Texto fuente:

____________________

Aquí algunos ejemplos de palabras kichwas que se han usado para crear marcas: pacari, allpa, pacha, inti, huaira o wayra, mikuy, sacha, urku, kuntur, warmi, samay, ñan, etc. La mayoría son sustantivos —excepto por mikuy que es un verbo—, pero también son nombres propios; por lo menos tres de ellos existen en mi propia familia.

Si alguna vez la idea de tomar una palabra kichwa para bautizar un producto o negocio fue innovadora, hoy me parece que se ha convertido en un cliché. Lo siento, pero ya no es original. 

En términos mercantiles, los vanguardistas de esta idea quizá sean los mindalaes otavaleños, especialistas en el intercambio de materias primas como oro, plata, sal, algodón e incluso textiles, desde la época incaica. A mediados del siglo pasado, aproximadamente, cruzaron fronteras, llevando sus fabricaciones e innovaciones artesanales a distintos rincones del mundo. 

Caminar por las calles de Otavalo es una constatación de esa tradición cultural y comercial. Rótulos tras rótulos con palabras en kichwa, no hay nada raro en eso y es incluso predecible. Pero hoy además, como mencionaba, esta tendencia se encuentra en contextos no kichwas e incluso ha cruzado la frontera digital. Lo encuentro por todas las redes sociales.

____________________

Tarea A:
Indica, por favor, cada línea de las entradas que contenga la palabra "رؤيتها", distinguiendo entre mayúsculas y minúsculas.
El texto y las entradas provienen de fuentes distintas.

Extracto de datos:
____________________

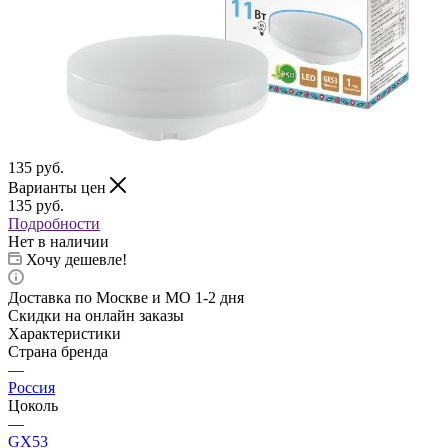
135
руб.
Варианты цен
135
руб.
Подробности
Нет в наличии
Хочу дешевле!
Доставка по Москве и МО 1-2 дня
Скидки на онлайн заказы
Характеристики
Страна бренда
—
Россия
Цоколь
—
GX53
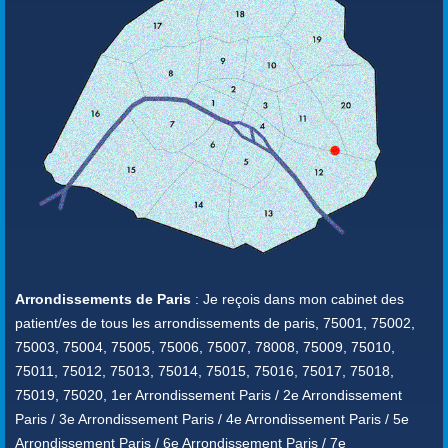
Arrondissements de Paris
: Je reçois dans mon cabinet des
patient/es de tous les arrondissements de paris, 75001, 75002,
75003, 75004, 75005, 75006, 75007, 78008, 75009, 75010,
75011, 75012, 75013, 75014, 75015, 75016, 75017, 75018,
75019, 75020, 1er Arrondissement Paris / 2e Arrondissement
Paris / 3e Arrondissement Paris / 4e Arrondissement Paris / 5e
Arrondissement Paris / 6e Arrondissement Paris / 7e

____________________

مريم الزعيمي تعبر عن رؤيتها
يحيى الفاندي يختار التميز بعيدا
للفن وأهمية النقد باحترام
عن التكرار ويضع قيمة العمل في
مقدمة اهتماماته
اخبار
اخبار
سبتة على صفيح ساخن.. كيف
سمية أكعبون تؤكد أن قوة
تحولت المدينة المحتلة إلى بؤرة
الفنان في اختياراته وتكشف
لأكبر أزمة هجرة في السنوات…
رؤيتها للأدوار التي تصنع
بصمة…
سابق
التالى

____________________

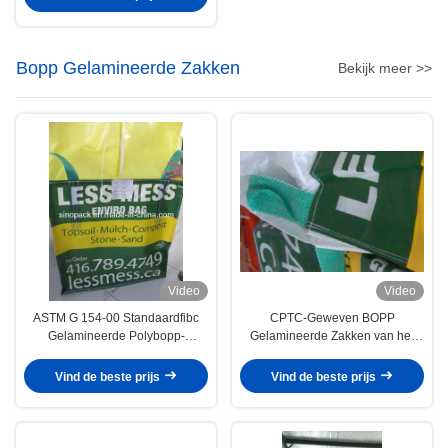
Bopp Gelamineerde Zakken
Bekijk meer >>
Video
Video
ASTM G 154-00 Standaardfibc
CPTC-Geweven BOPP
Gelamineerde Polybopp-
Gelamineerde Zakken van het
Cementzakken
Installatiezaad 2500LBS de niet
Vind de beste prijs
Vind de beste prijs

____________________

Tarea B:
Retoma el texto sobre las palabras kichwas usadas en marcas y continúalo a partir de su última oración.

Respuesta escrita A:
مريم الزعيمي تعبر عن رؤيتها
رؤيتها للأدوار التي تصنع

Respuesta escrita B:
Con “contextos no kichwas” me refiero a aquellos con población mayoritariamente mestiza o en los que los kichwas no tienen el control creativo o decisorio. Soy plenamente consciente de que me estoy arriesgando a reforzar la idea de que lo indígena está separado de una gran identidad nacional. No es mi intención.

Pero, tampoco olvidemos que así se concibió al Ecuador desde la colonización hasta la última década del siglo pasado. 

Lo que quiero decir es que, mientras creo que es positivo incorporar palabras kichwas en la cotidianidad en todo tipo de contextos, más allá del “arrarray”, “achachay” y “atatay”; también me importa que se conozca que hablar y nombrar en lenguas originarias fue un acto político y sigue siendo un acto de resistencia frente a la discriminación racial. Kichwas y no kichwas, tengamos eso presente.